2.5.2 Het maken van een gewoonte van het misdrijf moet worden tenlastegelegd en bewezenverklaard, wil daaraan het wettelijke strafverzwarende gevolg zijn verbonden. In de tenlastelegging komt aan de term “gewoonte” voldoende feitelijke betekenis toe (vgl. HR 30 juni 2015, ECLI:NL:HR:2015:1770). Als wordt bewezenverklaard dat de verdachte van het plegen van het misdrijf een gewoonte heeft gemaakt, moet ook dit onderdeel van de bewezenverklaring uit de bewijsvoering kunnen worden afgeleid.

2.6 Het hof heeft blijkens de bewijsvoering onder meer vastgesteld dat in de periode van 28 april 2015 tot en met 22 april 2016 door middel van 162 stortingen in totaal € 895.000 op de bankrekening van [betrokkene 3] h/o [G] is bijgeschreven en dat vervolgens kort na elke storting geld werd overgemaakt naar de bedrijven [B] , [C] of [D] . Daarnaast zijn in de periode van 21 tot en met 23 september 2015 contante geldbedragen van in totaal € 39.500 gestort op een rekening die op naam van de verdachte en/of [G] B.V. stond, waarbij een soortgelijk bedrag door middel van verschillende overboekingen is overgemaakt aan [B] . Het hof heeft verder vastgesteld dat de verdachte deze transacties heeft verricht voor bedrijven die niet vanuit [plaats] banktransacties kunnen doen naar Nederland. Het hierop gebaseerde oordeel van het hof dat ertoe strekt dat de verdachte niet alleen meer dan incidenteel betaaldiensten heeft verricht, maar ook dat hij gelet op het aantal transacties, het tijdsbestek waarbinnen en de frequentie waarmee deze werden verricht, een “gewoonte” heeft gemaakt van het “uitoefenen van het bedrijf van betaaldienstverlener”, getuigt – gelet op wat onder 2.4 en 2.5 is vooropgesteld – niet van een onjuiste rechtsopvatting en is toereikend gemotiveerd.

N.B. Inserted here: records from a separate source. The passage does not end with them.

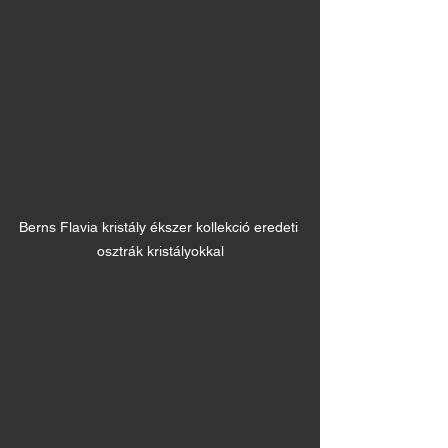
Berns Flavia kristály ékszer kollekció eredeti 
osztrák kristályokkal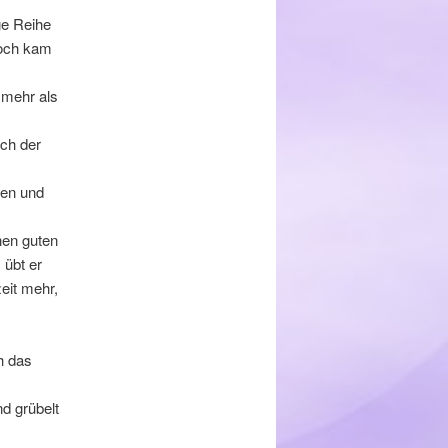
ge Reihe
doch kam
 mehr als
ich der
den und
nen guten
 übt er
zeit mehr,
h das
d grübelt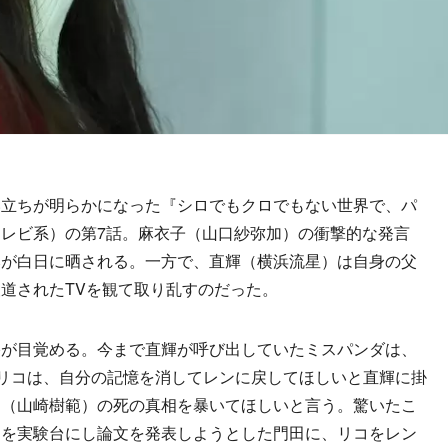
立ちが明らかになった『シロでもクロでもない世界で、パ
レビ系）の第7話。麻衣子（山口紗弥加）の衝撃的な発言
みが白日に晒される。一方で、直輝（横浜流星）は自身の父
道されたTVを観て取り乱すのだった。
が目覚める。今まで直輝が呼び出していたミスパンダは、
。リコは、自分の記憶を消してレンに戻してほしいと直輝に掛
田（山崎樹範）の死の真相を暴いてほしいと言う。驚いたこ
コを実験台にし論文を発表しようとした門田に、リコをレン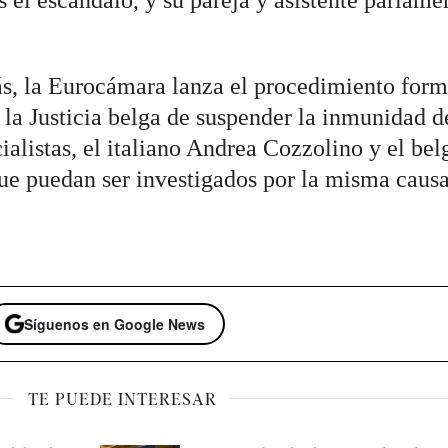
s el escándalo, y su pareja y asistente parlame
, la Eurocámara lanza el procedimiento form
e la Justicia belga de suspender la inmunidad d
ialistas, el italiano Andrea Cozzolino y el bel
e puedan ser investigados por la misma causa
Síguenos en Google News
TE PUEDE INTERESAR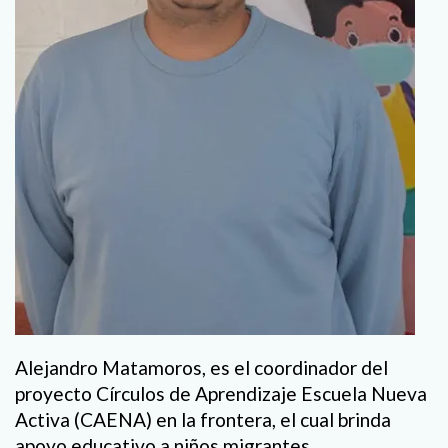
Alejandro Matamoros, es el coordinador del
proyecto Círculos de Aprendizaje Escuela Nueva
Activa (CAENA) en la frontera, el cual brinda
apoyo educativo a niños migrantes.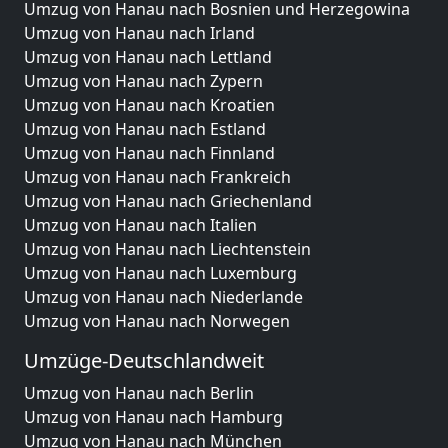
Umzug von Hanau nach Bosnien und Herzegowina
Umzug von Hanau nach Irland
Umzug von Hanau nach Lettland
Umzug von Hanau nach Zypern
Umzug von Hanau nach Kroatien
Umzug von Hanau nach Estland
Umzug von Hanau nach Finnland
Umzug von Hanau nach Frankreich
Umzug von Hanau nach Griechenland
Umzug von Hanau nach Italien
Umzug von Hanau nach Liechtenstein
Umzug von Hanau nach Luxemburg
Umzug von Hanau nach Niederlande
Umzug von Hanau nach Norwegen
Umzüge-Deutschlandweit
Umzug von Hanau nach Berlin
Umzug von Hanau nach Hamburg
Umzug von Hanau nach München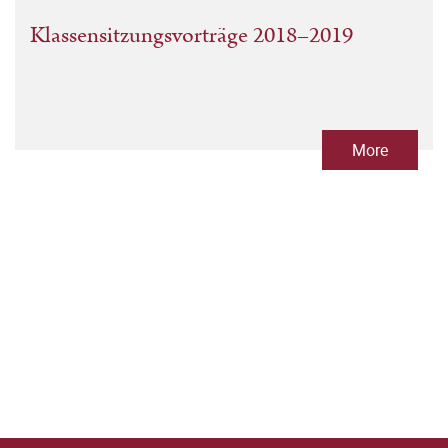
Klassensitzungsvorträge 2018–2019
More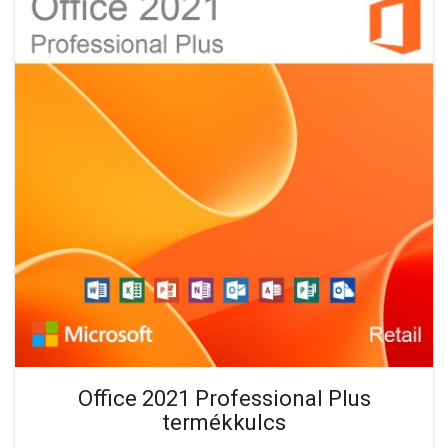
Office 2021 Professional Plus
termékkulcs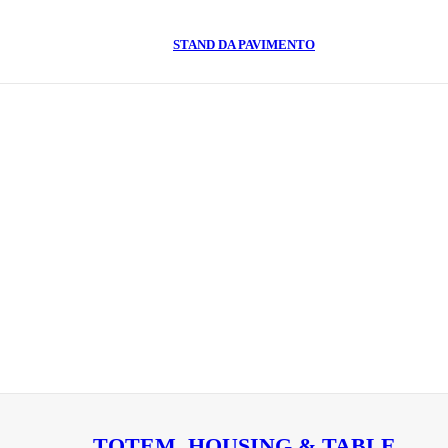
STAND DA PAVIMENTO
TOTEM, HOUSING & TABLE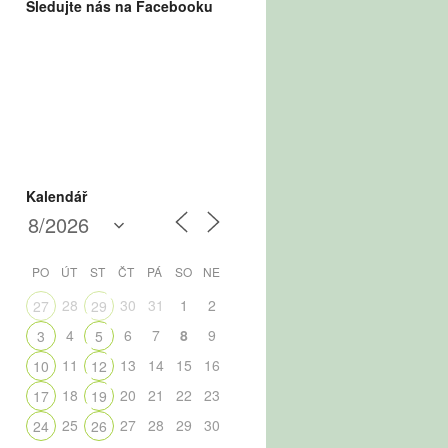
Sledujte nás na Facebooku
Kalendář
PO
ÚT
ST
ČT
PÁ
SO
NE
28
30
31
1
2
27
29
4
6
7
8
9
3
5
11
13
14
15
16
10
12
18
20
21
22
23
17
19
25
27
28
29
30
24
26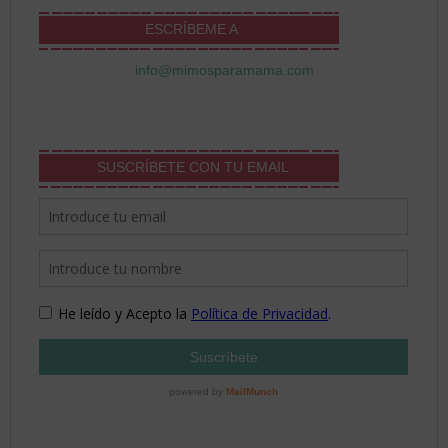
ESCRÍBEME A:
info@mimosparamama.com
SUSCRÍBETE CON TU EMAIL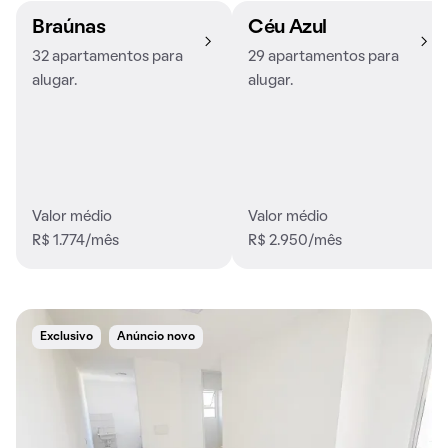
Braúnas
Céu Azul
32 apartamentos para
29 apartamentos para
alugar.
alugar.
Valor médio
Valor médio
R$ 1.774/mês
R$ 2.950/mês
Exclusivo
Anúncio novo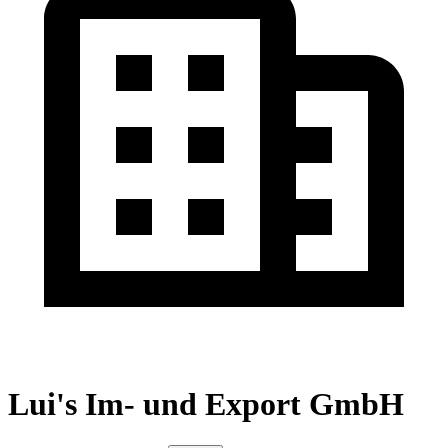
Lui's Im- und Export GmbH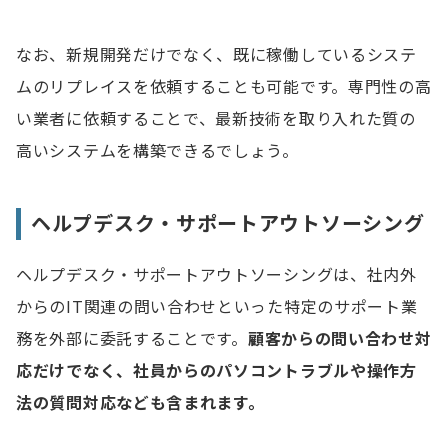
なお、新規開発だけでなく、既に稼働しているシステ
ムのリプレイスを依頼することも可能です。専門性の高
い業者に依頼することで、最新技術を取り入れた質の
高いシステムを構築できるでしょう。
ヘルプデスク・サポートアウトソーシング
ヘルプデスク・サポートアウトソーシングは、社内外
からのIT関連の問い合わせといった特定のサポート業
務を外部に委託することです。
顧客からの問い合わせ対
応だけでなく、社員からのパソコントラブルや操作方
法の質問対応なども含まれます。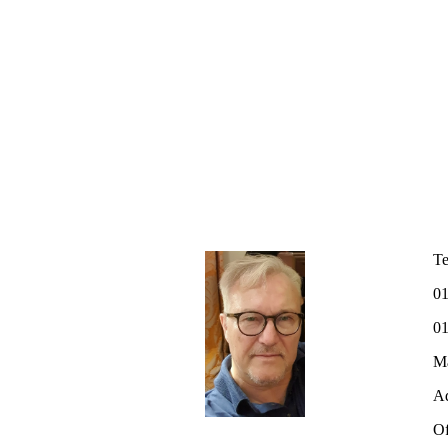
Te
01
0
Ma
Ad
Of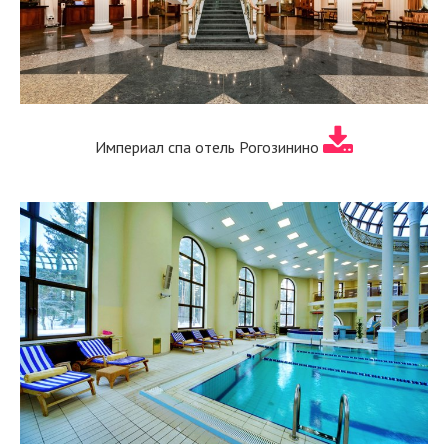
Империал спа отель Рогозинино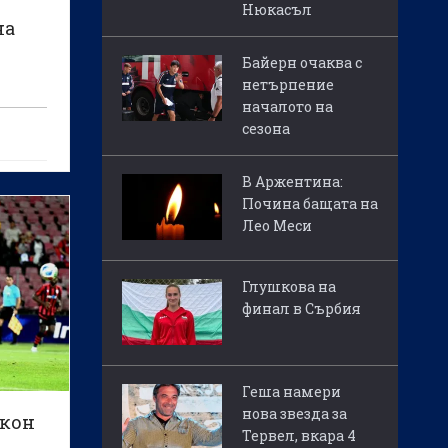
Нюкасъл
на
Байерн очаква с
нетърпение
началото на
сезона
В Аржентина:
Почина бащата на
Лео Меси
Глушкова на
финал в Сърбия
Геша намери
нова звезда за
йкон
Тервел, вкара 4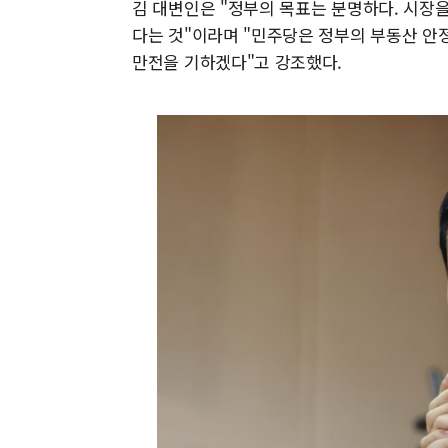
김 대변인은 "정부의 목표는 분명하다. 시장
다는 것"이라며 "민주당은 정부의 부동산 안
만전을 기하겠다"고 강조했다.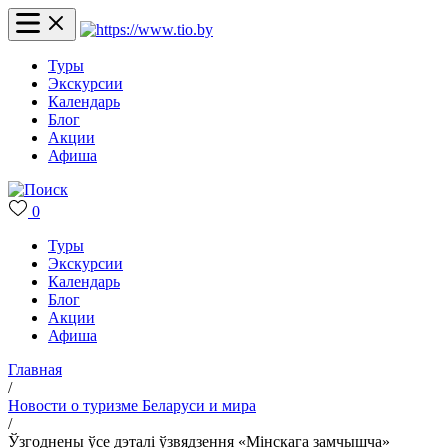
Туры
Экскурсии
Календарь
Блог
Акции
Афиша
0
Туры
Экскурсии
Календарь
Блог
Акции
Афиша
Главная
/
Новости о туризме Беларуси и мира
/
Ўзгоднены ўсе дэталі ўзвядзення «Мінскага замчышча»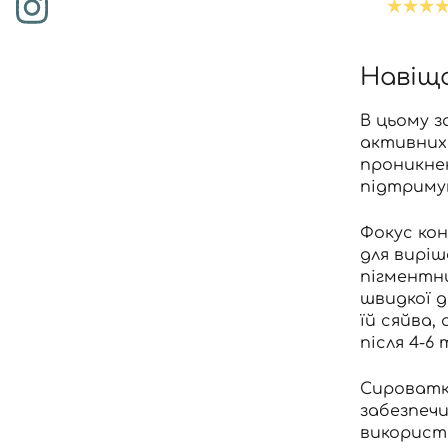
Навіщо
В цьому з
активних 
проникнен
підтримув
Фокус кон
для виріш
пігментн
швидкої д
їй сяйва,
після 4-6
Сироватка
забезпечи
використо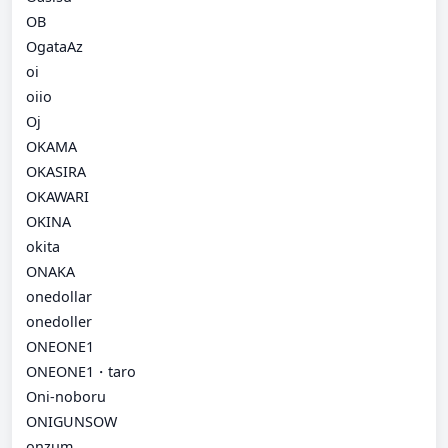
OB
OgataAz
oi
oiio
Oj
OKAMA
OKASIRA
OKAWARI
OKINA
okita
ONAKA
onedollar
onedoller
ONEONE1
ONEONE1・taro
Oni-noboru
ONIGUNSOW
onzum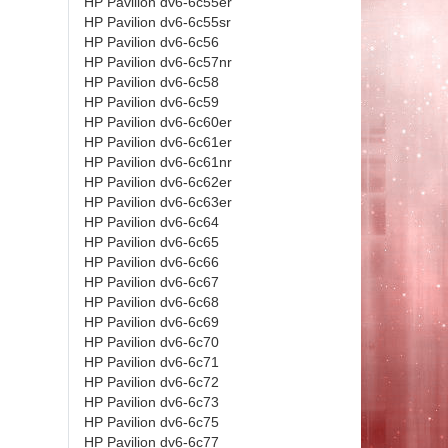
HP Pavilion dv6-6c55er
HP Pavilion dv6-6c55sr
HP Pavilion dv6-6c56
HP Pavilion dv6-6c57nr
HP Pavilion dv6-6c58
HP Pavilion dv6-6c59
HP Pavilion dv6-6c60er
HP Pavilion dv6-6c61er
HP Pavilion dv6-6c61nr
HP Pavilion dv6-6c62er
HP Pavilion dv6-6c63er
HP Pavilion dv6-6c64
HP Pavilion dv6-6c65
HP Pavilion dv6-6c66
HP Pavilion dv6-6c67
HP Pavilion dv6-6c68
HP Pavilion dv6-6c69
HP Pavilion dv6-6c70
HP Pavilion dv6-6c71
HP Pavilion dv6-6c72
HP Pavilion dv6-6c73
HP Pavilion dv6-6c75
HP Pavilion dv6-6c77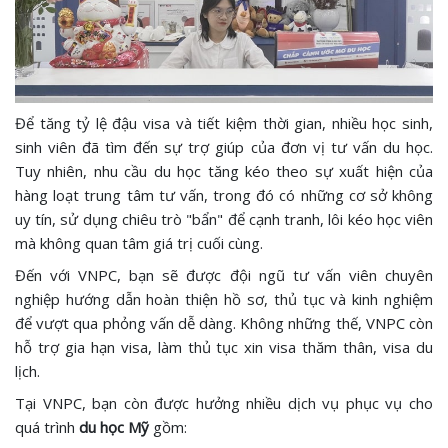
Để tăng tỷ lệ đậu visa và tiết kiệm thời gian, nhiều học sinh,
sinh viên đã tìm đến sự trợ giúp của đơn vị tư vấn du học.
Tuy nhiên, nhu cầu du học tăng kéo theo sự xuất hiện của
hàng loạt trung tâm tư vấn, trong đó có những cơ sở không
uy tín, sử dụng chiêu trò "bẩn" để cạnh tranh, lôi kéo học viên
mà không quan tâm giá trị cuối cùng.
Đến với VNPC, bạn sẽ được đội ngũ tư vấn viên chuyên
nghiệp hướng dẫn hoàn thiện hồ sơ, thủ tục và kinh nghiệm
để vượt qua phỏng vấn dễ dàng. Không những thế, VNPC còn
hỗ trợ gia hạn visa, làm thủ tục xin visa thăm thân, visa du
lịch.
Tại VNPC, bạn còn được hưởng nhiều dịch vụ phục vụ cho
quá trình
du học Mỹ
gồm: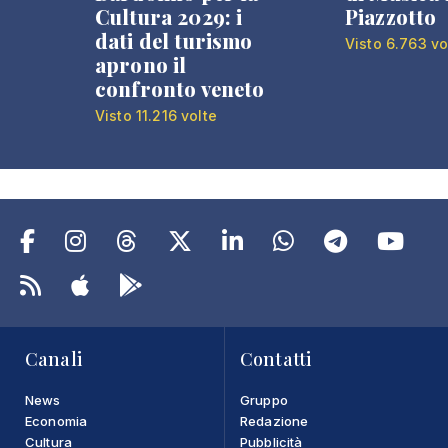
Cultura 2029: i
Piazzotto
dati del turismo
Visto 6.763 vo
aprono il
confronto veneto
Visto 11.216 volte
Canali
Contatti
News
Gruppo
Economia
Redazione
Cultura
Pubblicità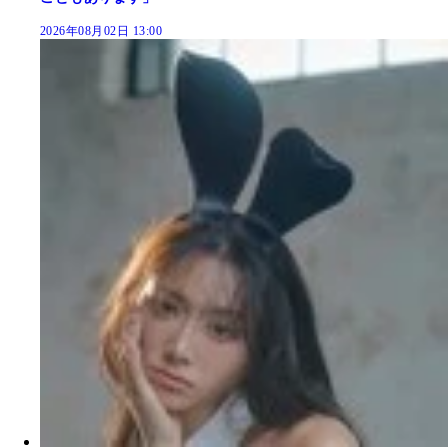
2026年08月02日 13:00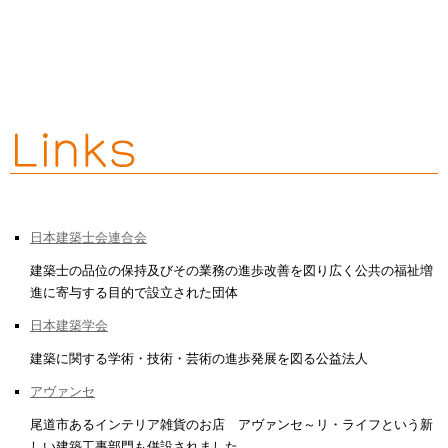
日本建築士会連合会
建築士の品位の保持及びその業務の進歩改善を図り広く公共の福祉増
進に寄与する目的で設立された団体
日本建築学会
建築に関する学術・技術・芸術の進歩発展を図る公益法人
アヴァンセ
尾道市あるインテリア雑貨のお店 アヴァンセ～リ・ライフという新
しい建築工事部門も併設されました。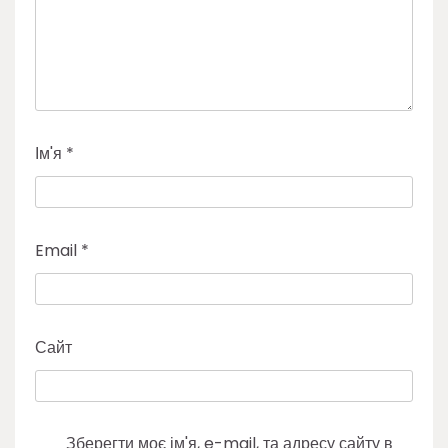
Ім'я
*
Email
*
Сайт
Зберегти моє ім'я, e-mail, та адресу сайту в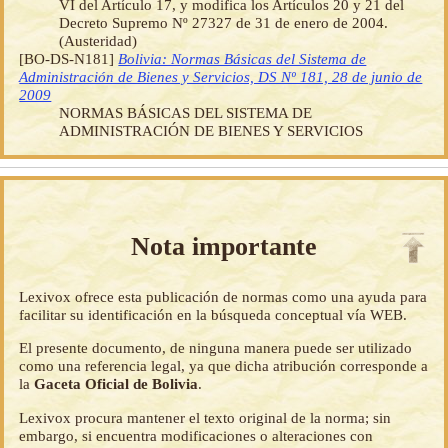
VI del Artículo 17, y modifica los Artículos 20 y 21 del
Decreto Supremo Nº 27327 de 31 de enero de 2004.
(Austeridad)
[BO-DS-N181]
Bolivia: Normas Básicas del Sistema de
Administración de Bienes y Servicios, DS Nº 181, 28 de junio de
2009
NORMAS BÁSICAS DEL SISTEMA DE
ADMINISTRACIÓN DE BIENES Y SERVICIOS
Nota importante
Lexivox ofrece esta publicación de normas como una ayuda para
facilitar su identificación en la búsqueda conceptual vía WEB.
El presente documento, de ninguna manera puede ser utilizado
como una referencia legal, ya que dicha atribución corresponde a
la
Gaceta Oficial de Bolivia
.
Lexivox procura mantener el texto original de la norma; sin
embargo, si encuentra modificaciones o alteraciones con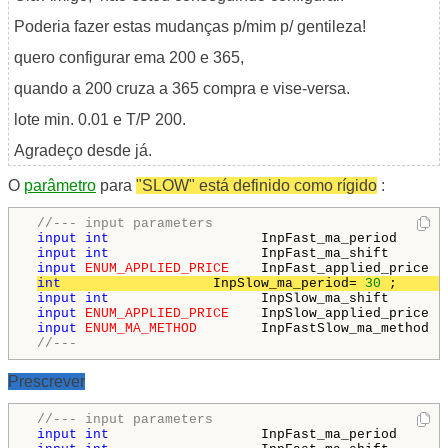
Poderia fazer estas mudanças p/mim p/ gentileza!
quero configurar ema 200 e 365,
quando a 200 cruza a 365 compra e vise-versa.
lote min. 0.01 e T/P 200.
Agradeço desde já.
O
parâmetro
para
"SLOW" está definido como rígido
:
//--- input parameters
input
int
                   InpFast_ma_period      
input
int
                   InpFast_ma_shift       
input
ENUM_APPLIED_PRICE
    InpFast_applied_price  
int
                   InpSlow_ma_period= 
30
 ;      
input
int
                   InpSlow_ma_shift       
input
ENUM_APPLIED_PRICE
    InpSlow_applied_price  
input
ENUM_MA_METHOD
        InpFastSlow_ma_method  
//---
Prescrever
//--- input parameters
input
int
                   InpFast_ma_period      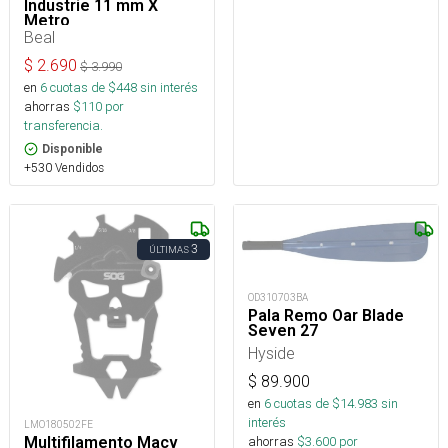
Industrie 11 mm X
Metro
Beal
$
2.690
$
3.990
en
6
cuotas de $
448
sin interés
ahorras
$
110
por
transferencia.
Disponible
+530 Vendidos
3
ÚLTIMAS
OD310703BA
Pala Remo Oar Blade
Seven 27
Hyside
$
89.900
en
6
cuotas de $
14.983
sin
interés
LMO180502FE
ahorras
$
3.600
por
Multifilamento Macv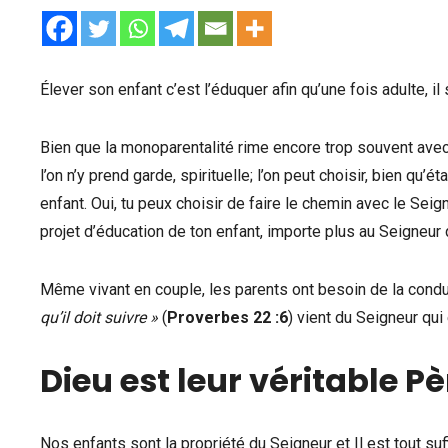
Élever son enfant c’est l’éduquer afin qu’une fois adulte, il
Bien que la monoparentalité rime encore trop souvent avec 
l’on n’y prend garde, spirituelle; l’on peut choisir, bien qu
enfant. Oui, tu peux choisir de faire le chemin avec le Seig
projet d’éducation de ton enfant, importe plus au Seigneur q
Même vivant en couple, les parents ont besoin de la conduit
qu’il doit suivre »
(
Proverbes 22 :6
) vient du Seigneur qui 
Dieu est leur véritable Pè
Nos enfants sont la propriété du Seigneur et Il est tout suffi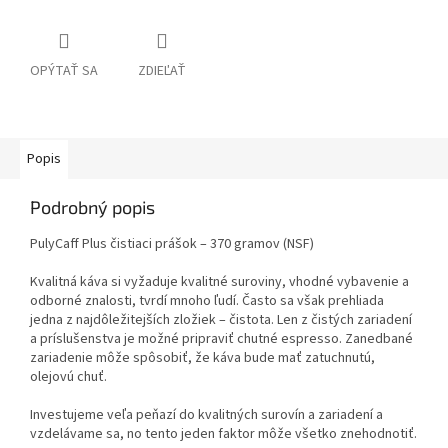
OPÝTAŤ SA
ZDIEĽAŤ
Popis
Podrobný popis
PulyCaff Plus čistiaci prášok – 370 gramov (NSF)
Kvalitná káva si vyžaduje kvalitné suroviny, vhodné vybavenie a
odborné znalosti, tvrdí mnoho ľudí. Často sa však prehliada
jedna z najdôležitejších zložiek – čistota. Len z čistých zariadení
a príslušenstva je možné pripraviť chutné espresso. Zanedbané
zariadenie môže spôsobiť, že káva bude mať zatuchnutú,
olejovú chuť.
Investujeme veľa peňazí do kvalitných surovín a zariadení a
vzdelávame sa, no tento jeden faktor môže všetko znehodnotiť.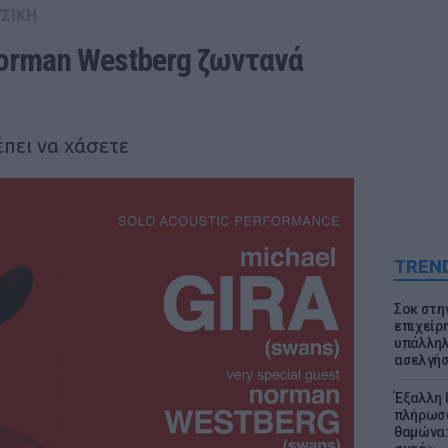
ΣΙΚΗ
Norman Westberg ζωντανά 
έπει να χάσετε
TREN
Σοκ στη
επιχείρ
υπάλληλ
ασελγήσ
Έξαλλη 
πλήρωσε
θαμώνα:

2.7 Voor zover het cassatiemiddel hierover klaagt, faalt het.

3 Beoordeling van de cassatiemiddelen voor het overige

De Hoge Raad heeft ook de overige klachten over de uitspraak van het hof beoordeeld. De uitkomst hiervan is dat ook deze klachten niet kunnen leiden tot vernietiging van die uitspraak. De Hoge Raad hoeft niet te motiveren waarom hij tot dit oordeel is gekomen. Bij de beoordeling van deze klachten is het namelijk niet nodig om antwoord te geven op vragen die van belang zijn voor de eenheid of de ontwikkeling van het recht (zie artikel 81 lid 1 van de Wet op de rechterlijke organisatie).

4 Beslissing

De Hoge Raad verwerpt het beroep.

Dit arrest is gewezen door de vice-president J. de Hullu als voorzitter, en de raadsheren E.S.G.N.A.I. van de Griend, A.L.J. van Strien, M.J. Borgers en T. Kooijmans, in bijzijn van de waarnemend griffier S.P. Bakker, en uitgesproken ter openbare terechtzitting van 23 november 2021.